This year Orthodox Christians and the Catholics are celebrating Easter on the same day – but this is not always the case. In fact, there are many distinct reasons why many a year the Orthodox Church celebrates the Resurrection of Jesus Christ on a different day than the Catholics.
We spoke with Fr. Jon Magnolias, a Greek-Orthodox priest at the Annunciation Greek Orthodox Church in Modesto, CA, and asked him to explain what factors determine if the Orthodox Church celebrates Pascha (Easter) on the same day the Catholic church does. His explanation is below and clarifies the matter immensely:
“As Greek-Orthodox Christians prepare to celebrate Easter on Sunday, April 16th, we would like to shed some light on the reasons why the Orthodox Christian Church celebrates the Resurrection of Jesus Christ later than the Catholic one. While the issue is somewhat complicated, it may be summarized in the two factors at work that cause this conflict in dates:
1) The issue of the calendar; and
2) the adherence by the Orthodox to the early practices of the Christian Church.
The first factor, the calendar, has to do with the fact that the Christian Orthodox Church continues to follow the Julian calendar when calculating the date of Pascha (Easter). The rest of Christianity uses the Gregorian calendar. There is a thirteen-day difference between the two calendars, the Julian calendar being thirteen (13) days behind the Gregorian.
The other factor at work is that the Orthodox Church continues to adhere to the rule set forth by the First Ecumenical Council, held in Nicea in 325 AD, that requires that Pascha must take place after the Jewish Passover in order to maintain the Biblical sequence of Christ’s Passion.
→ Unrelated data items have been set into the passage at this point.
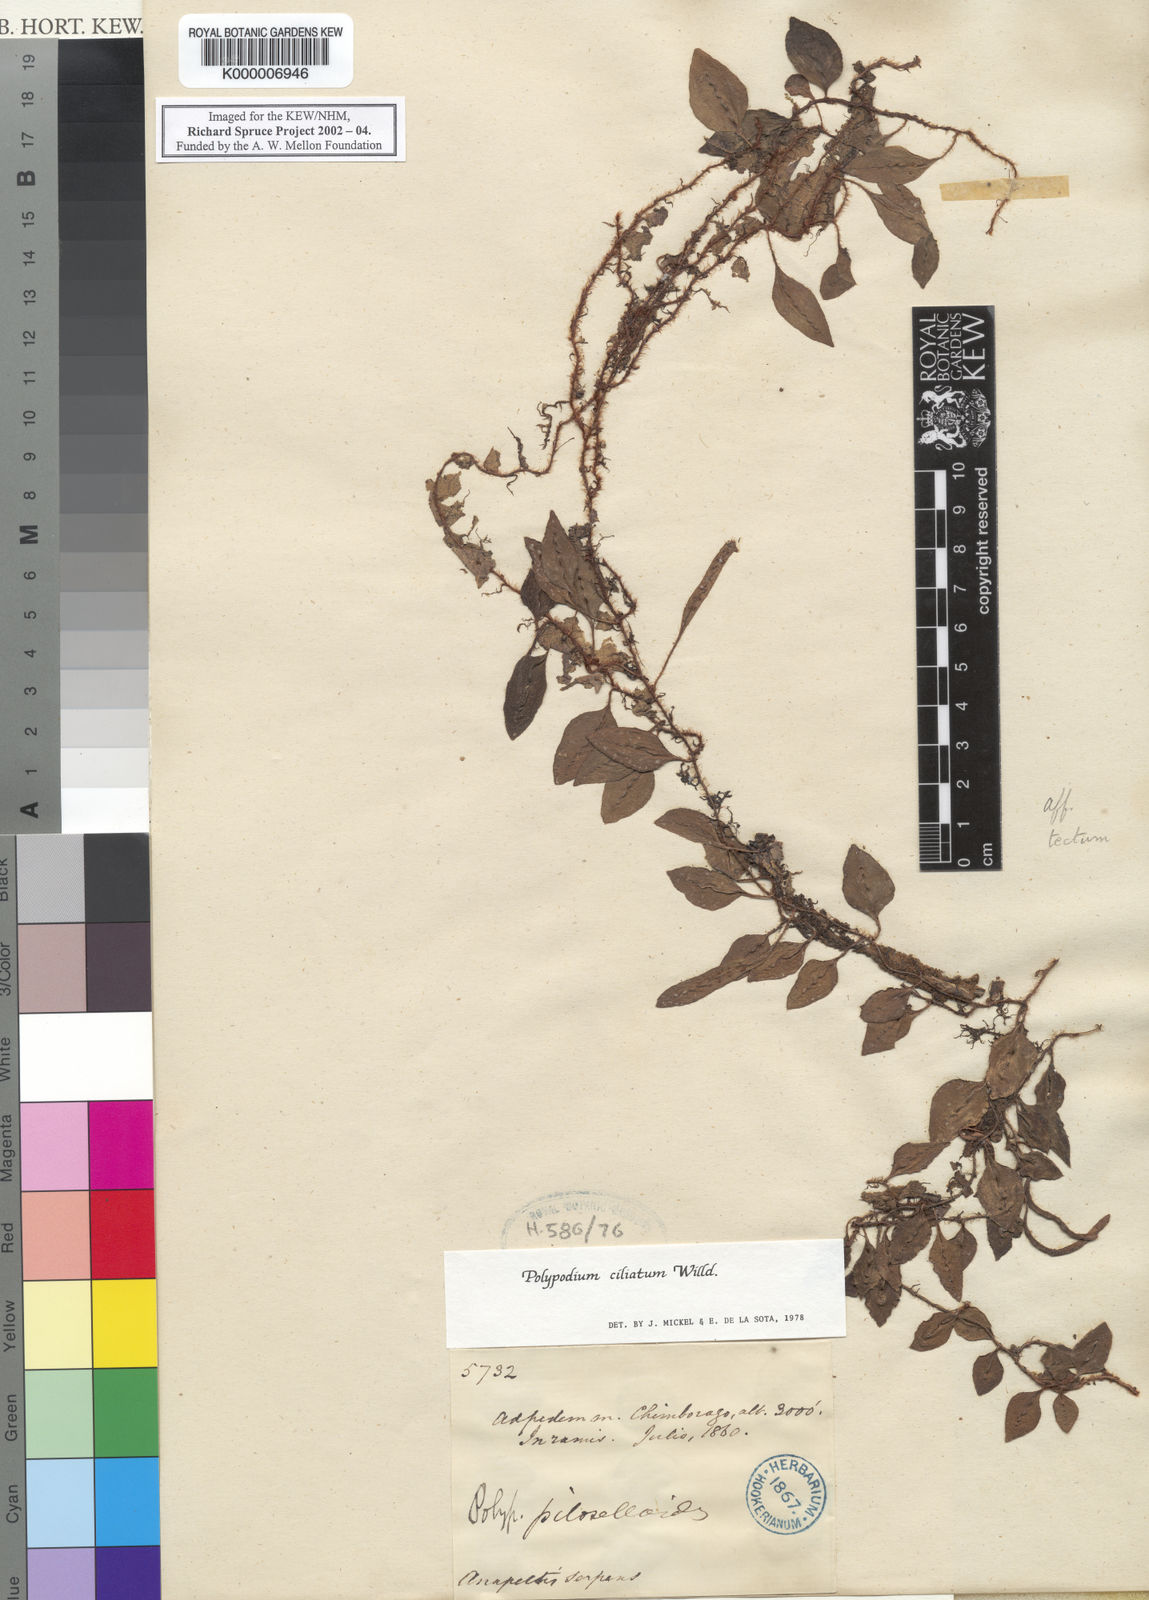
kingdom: Plantae
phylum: Tracheophyta
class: Polypodiopsida
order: Polypodiales
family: Polypodiaceae
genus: Microgramma
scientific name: Microgramma reptans
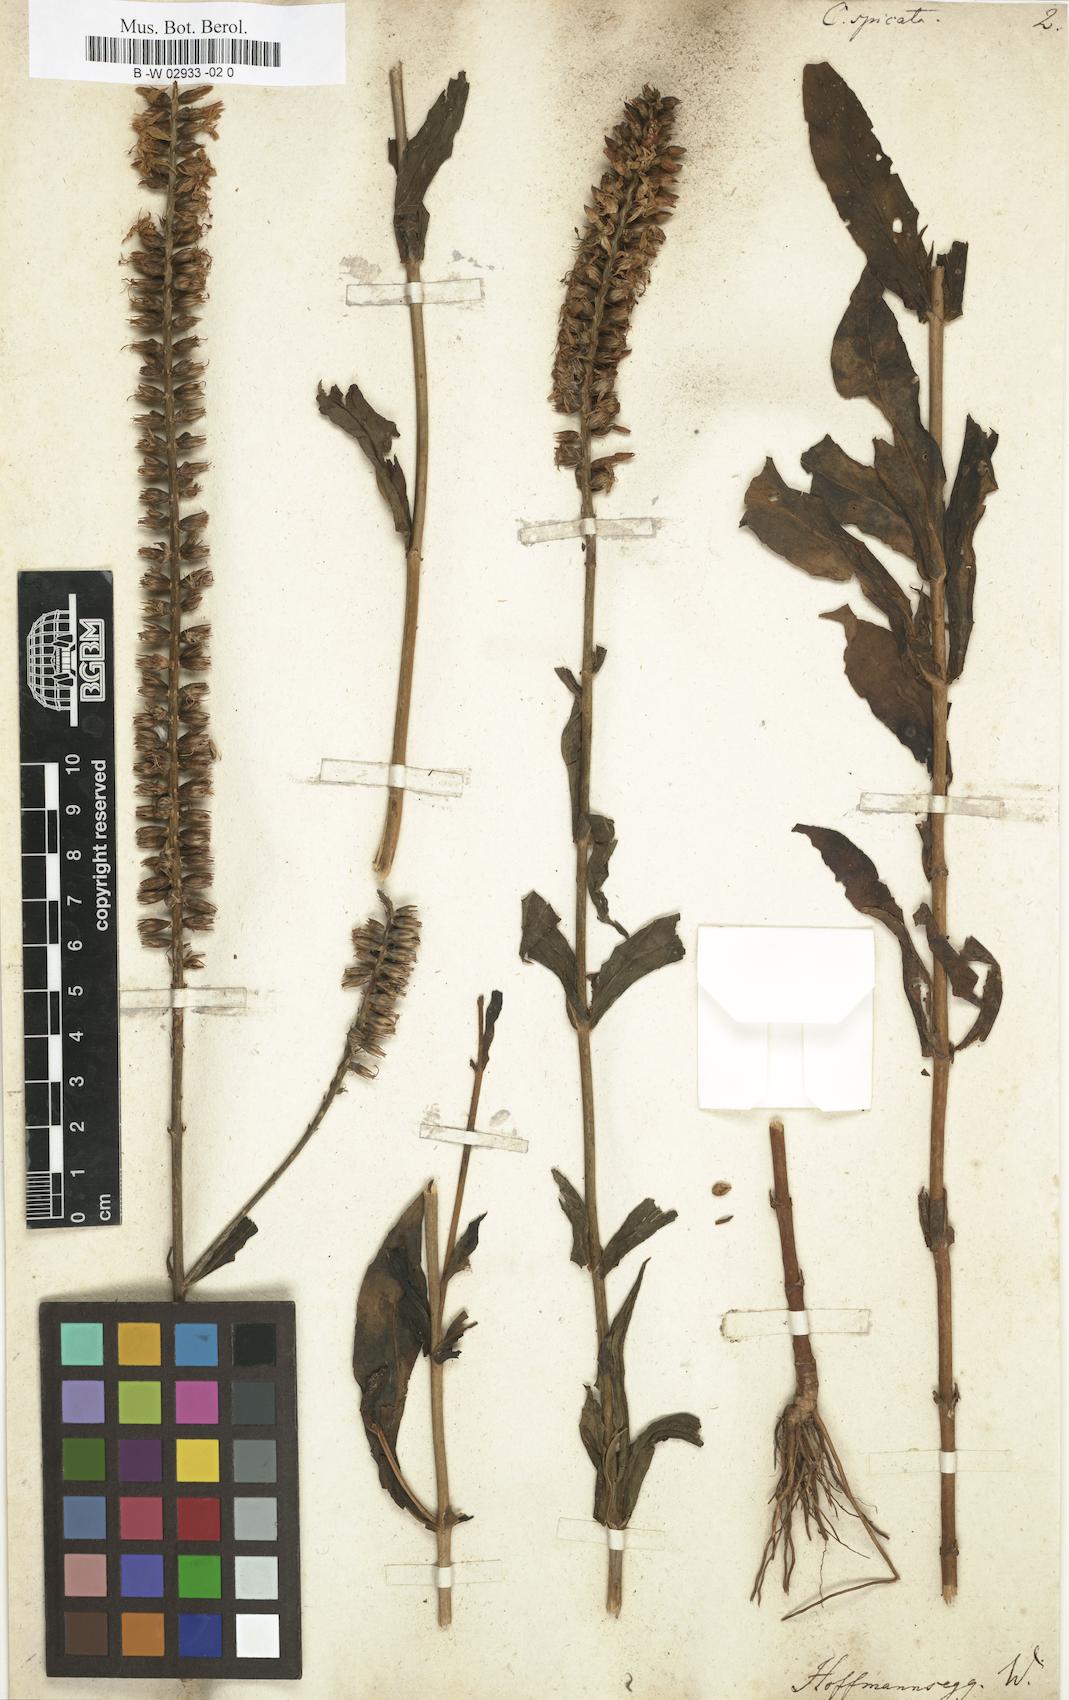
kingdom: Plantae
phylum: Tracheophyta
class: Magnoliopsida
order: Gentianales
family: Gentianaceae
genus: Coutoubea
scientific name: Coutoubea spicata
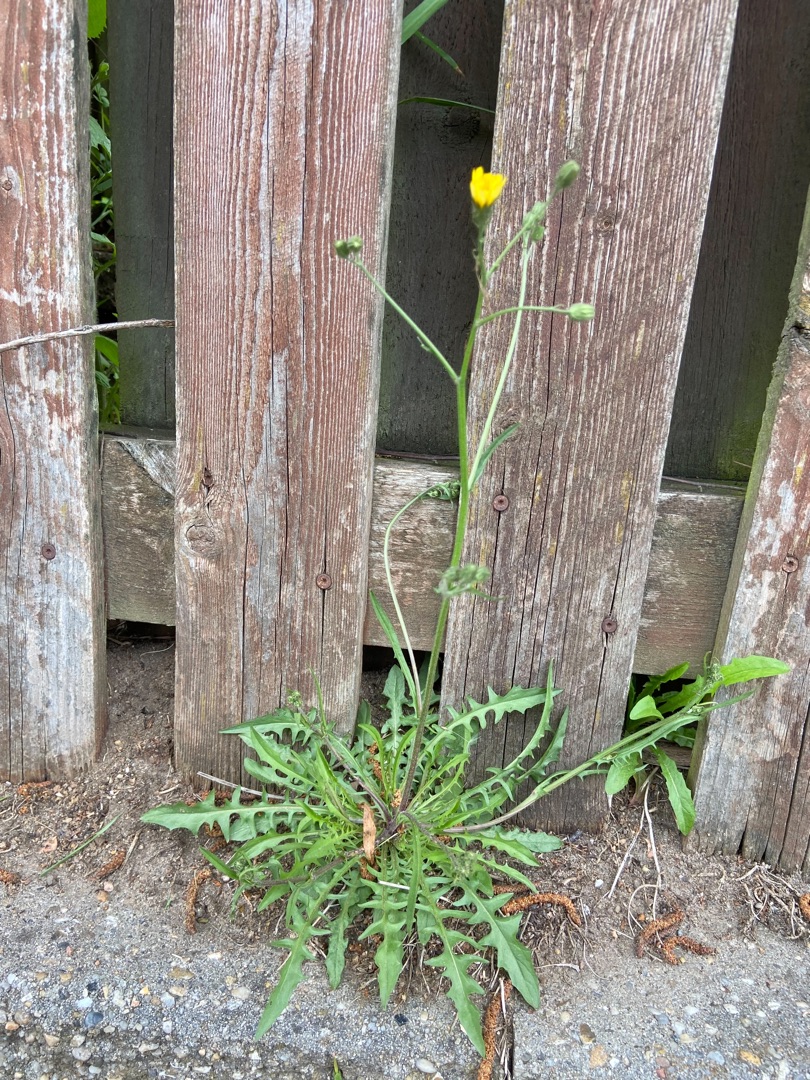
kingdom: Plantae
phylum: Tracheophyta
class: Magnoliopsida
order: Asterales
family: Asteraceae
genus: Crepis
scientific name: Crepis capillaris
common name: Grøn høgeskæg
The rest of Christianity ignores this requirement, which means that on occasion Western Easter takes place either before or during the Jewish Passover.”
The end result is that the Orthodox Church usually celebrates Easter as much as five weeks later than Western Churches.
However, this year is an exception as Orthodox Easter in 2017 is on the same days as the Catholic celebrations. One thing worth noting is that this the last time that the two Churches will share Easter celebrations until 2025! Recently, the Easter holiday has fallen on the same day in 2010, 2011, 2014, as the two dates coincide only when the full moon following the equinox counts as the first full moon after March 21 in the Julian calendar and the Gregorian calendar.
Also worth noting is that Orthodox Christians celebrate the rest of the major holidays on the same days as Western Churches due to a decision made in 1923 during an inter-Orthodox congress in Constantinople. Representatives of many of the Orthodox Church gathered and decided that the Church should start to follow a revised Gregorian calendar which is used to calculate all celebrations – except that of Easter, which is still calculated according to the original Julian calendar.